:: Try it ::
Rewrite all the lines below as a two-column CSV with the headers input and output. Give one row per line, with its text and its answer each in a single quoted field and line breaks turned into spaces, and leave the pictures out.

:: Supplied data ::
++++++

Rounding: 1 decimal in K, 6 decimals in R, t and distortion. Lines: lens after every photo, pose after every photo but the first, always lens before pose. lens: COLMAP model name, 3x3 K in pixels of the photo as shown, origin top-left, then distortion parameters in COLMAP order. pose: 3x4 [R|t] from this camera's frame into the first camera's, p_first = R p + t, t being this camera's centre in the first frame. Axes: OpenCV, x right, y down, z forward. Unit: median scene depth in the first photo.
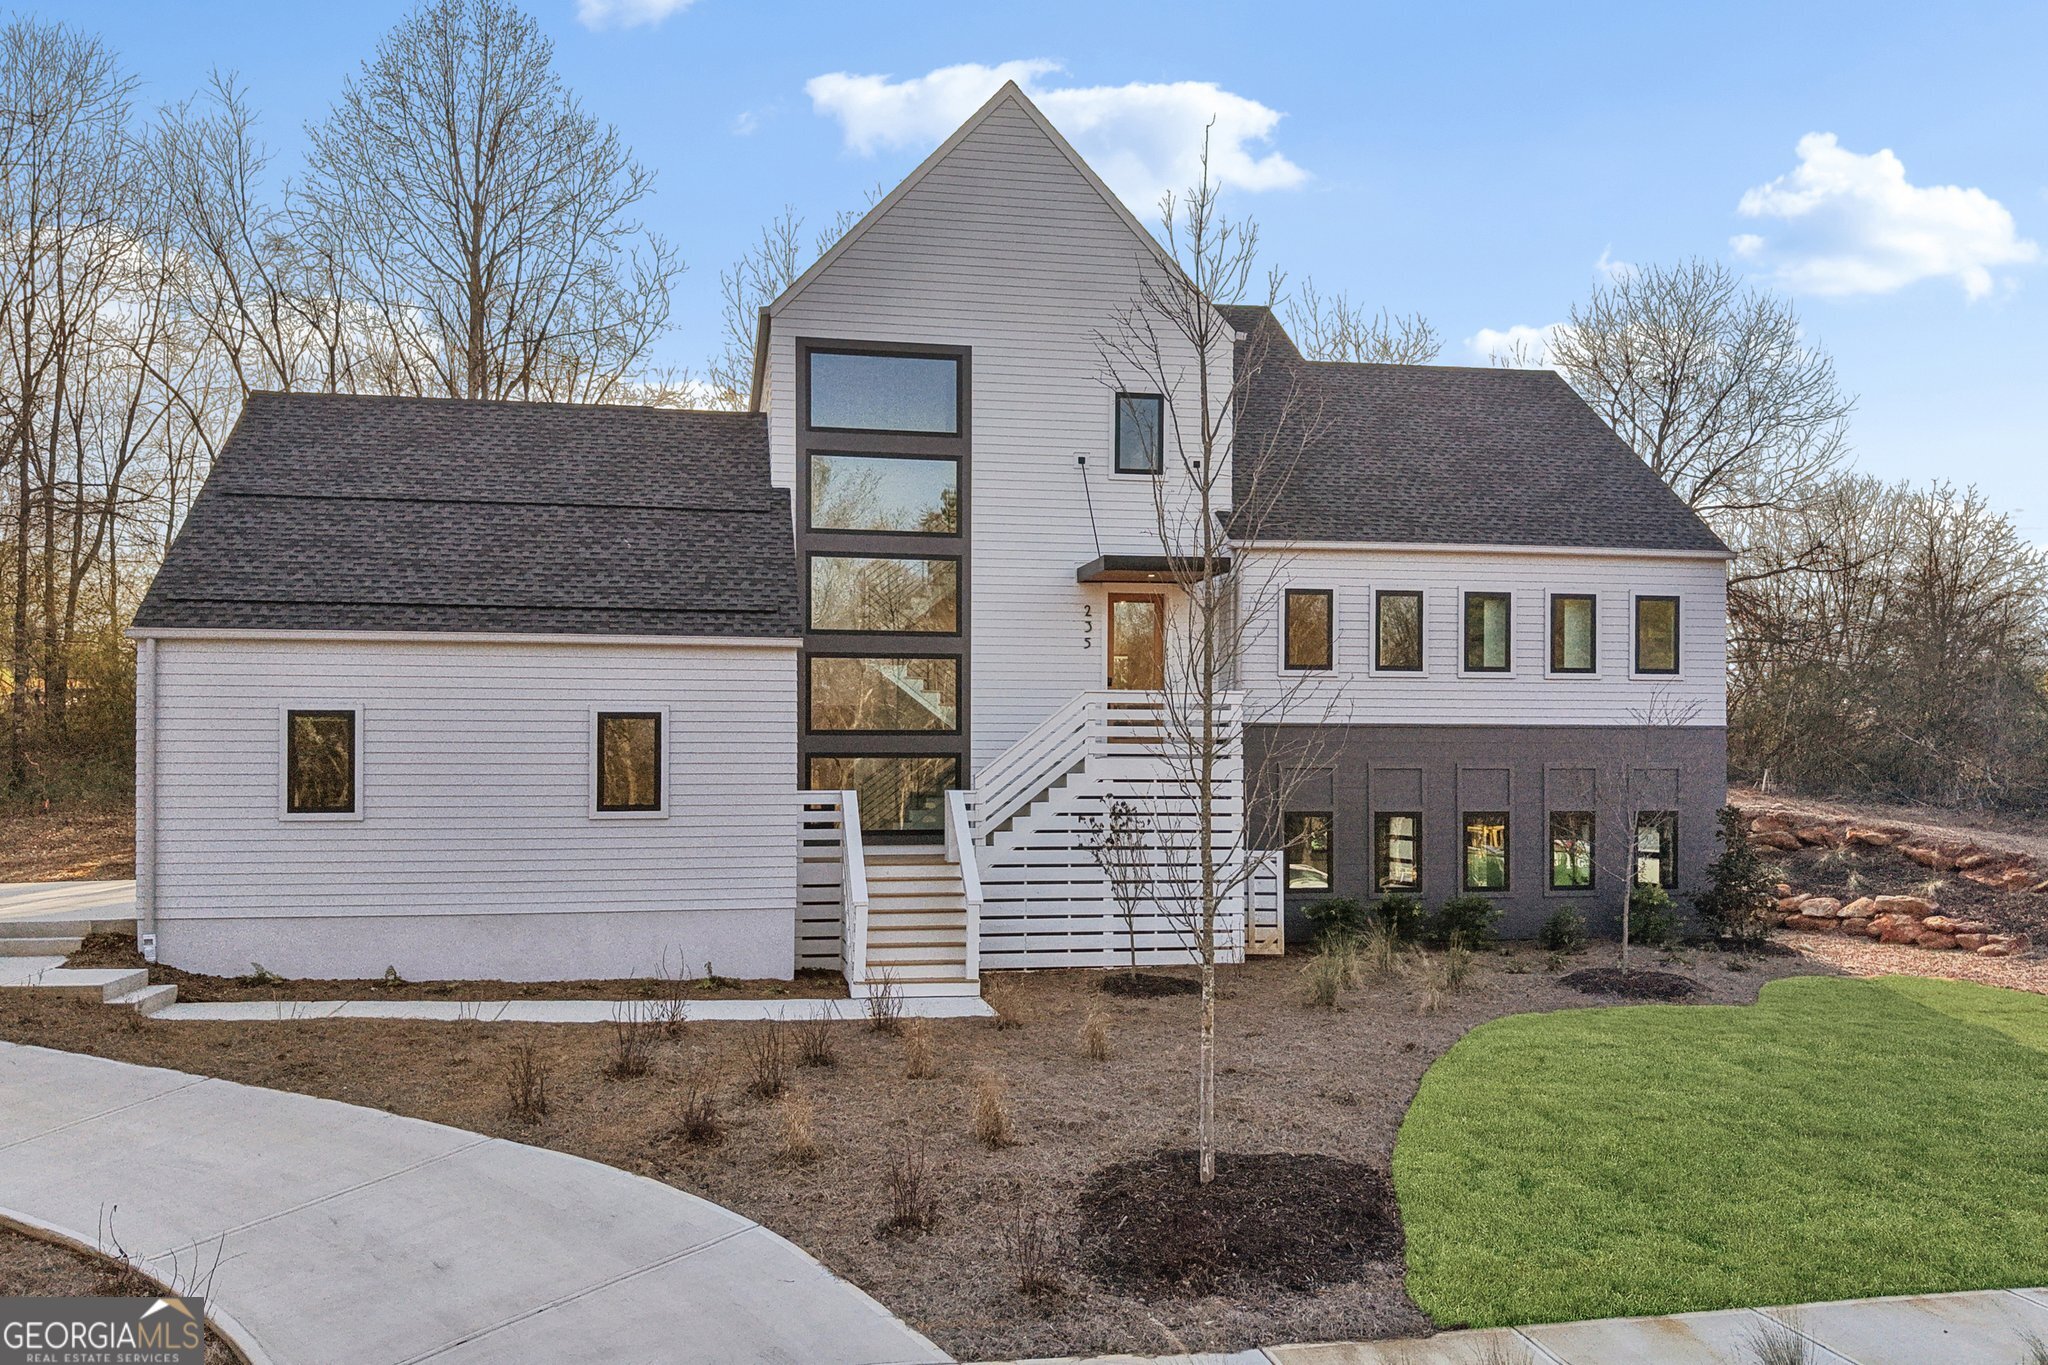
lens RADIAL K [[1579.5, 0, 1030.6], [0, 1579.5, 781.8], [0, 0, 1]] dist [-0.002019, -0.004156]
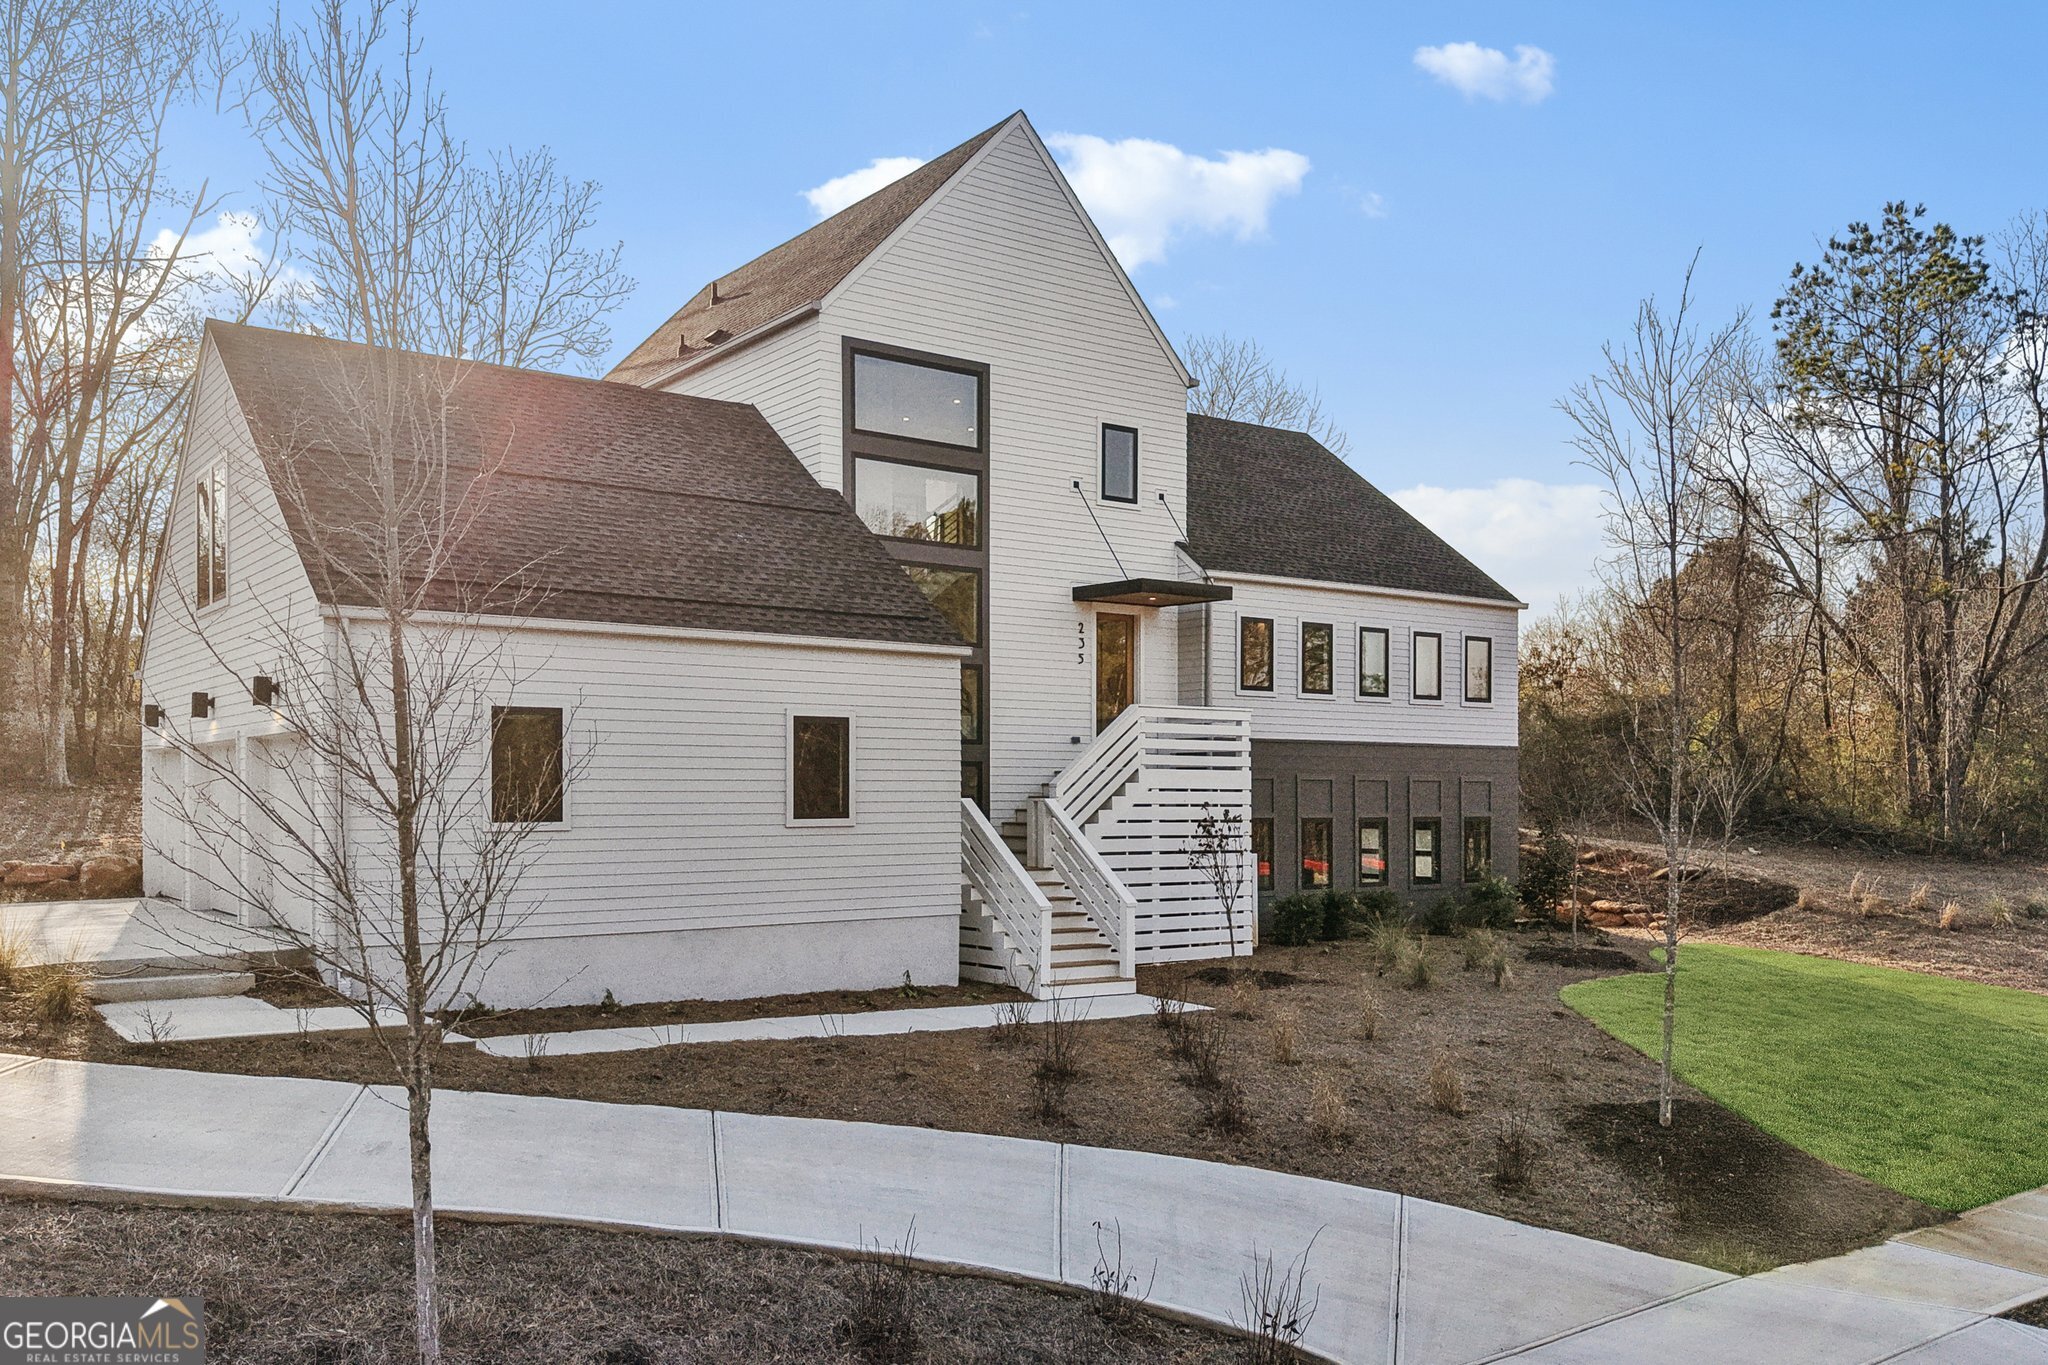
lens RADIAL K [[1588.9, 0, 1018.6], [0, 1588.9, 787.3], [0, 0, 1]] dist [0.010228, -0.009249]
pose [[0.911771, 0.006152, 0.410654, -0.453168], [-0.006547, 0.999978, -0.000443, -0.000922], [-0.410648, -0.002285, 0.911791, 0.050769]]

++++++

:: Solution to this problem ::
input,output
"Rounding: 1 decimal in K, 6 decimals in R, t and distortion. Lines: lens after every photo, pose after every photo but the first, always lens before pose. lens: COLMAP model name, 3x3 K in pixels of the photo as shown, origin top-left, then distortion parameters in COLMAP order. pose: 3x4 [R|t] from this camera's frame into the first camera's, p_first = R p + t, t being this camera's centre in the first frame. Axes: OpenCV, x right, y down, z forward. Unit: median scene depth in the first photo.","lens RADIAL K [[1579.5, 0, 1030.6], [0, 1579.5, 781.8], [0, 0, 1]] dist [-0.002019, -0.004156] lens RADIAL K [[1588.9, 0, 1018.6], [0, 1588.9, 787.3], [0, 0, 1]] dist [0.010228, -0.009249] pose [[0.911771, 0.006152, 0.410654, -0.453168], [-0.006547, 0.999978, -0.000443, -0.000922], [-0.410648, -0.002285, 0.911791, 0.050769]]"